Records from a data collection
--------

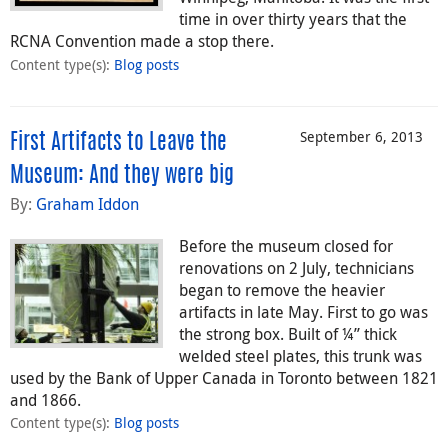
time in over thirty years that the
RCNA Convention made a stop there.
Content type(s)
:
Blog posts
September 6, 2013
First Artifacts to Leave the
Museum: And they were big
By:
Graham Iddon
Before the museum closed for
renovations on 2 July, technicians
began to remove the heavier
artifacts in late May. First to go was
the strong box. Built of ¼” thick
welded steel plates, this trunk was
used by the Bank of Upper Canada in Toronto between 1821
and 1866.
Content type(s)
:
Blog posts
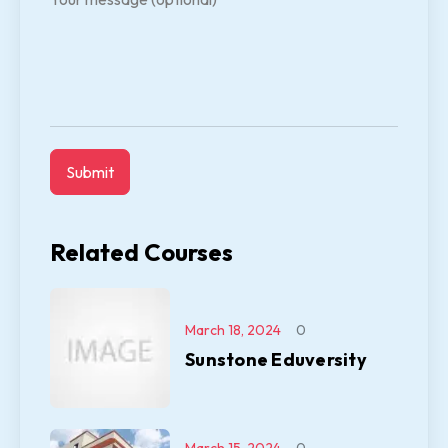
Related Courses
March 18, 2024
0
Sunstone Eduversity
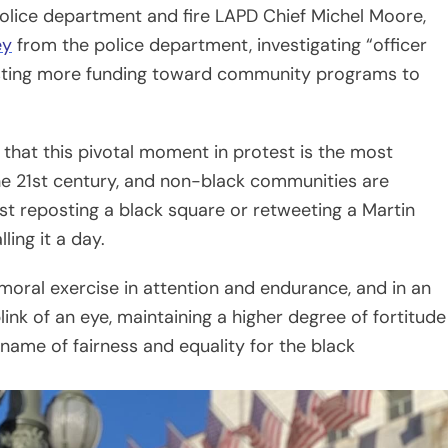
moral exercise in attention and endurance, and in an
ink of an eye, maintaining a higher degree of fortitude
 name of fairness and equality for the black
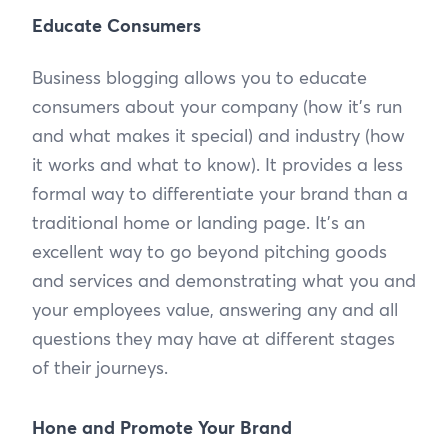
Educate Consumers
Business blogging allows you to educate
consumers about your company (how it's run
and what makes it special) and industry (how
it works and what to know). It provides a less
formal way to differentiate your brand than a
traditional home or landing page. It’s an
excellent way to go beyond pitching goods
and services and demonstrating what you and
your employees value, answering any and all
questions they may have at different stages
of their journeys.
Hone and Promote Your Brand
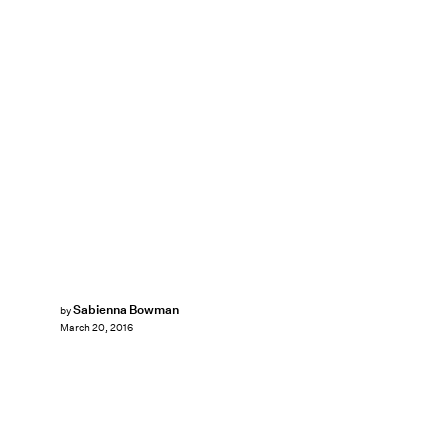
Sabienna Bowman
by
March 20, 2016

--------

**Directions for this task**.
With all pictures excluded, output exactly the lines from the one containing "ink of an eye, maintaining" through the final line of the entries, inclusive.

**Task solution**.
ink of an eye, maintaining a higher degree of fortitude
 name of fairness and equality for the black
Educate Consumers
Business blogging allows you to educate
consumers about your company (how it's run
and what makes it special) and industry (how
it works and what to know). It provides a less
formal way to differentiate your brand than a
traditional home or landing page. It’s an
excellent way to go beyond pitching goods
and services and demonstrating what you and
your employees value, answering any and all
questions they may have at different stages
of their journeys.
Hone and Promote Your Brand
Sabienna Bowman
by
March 20, 2016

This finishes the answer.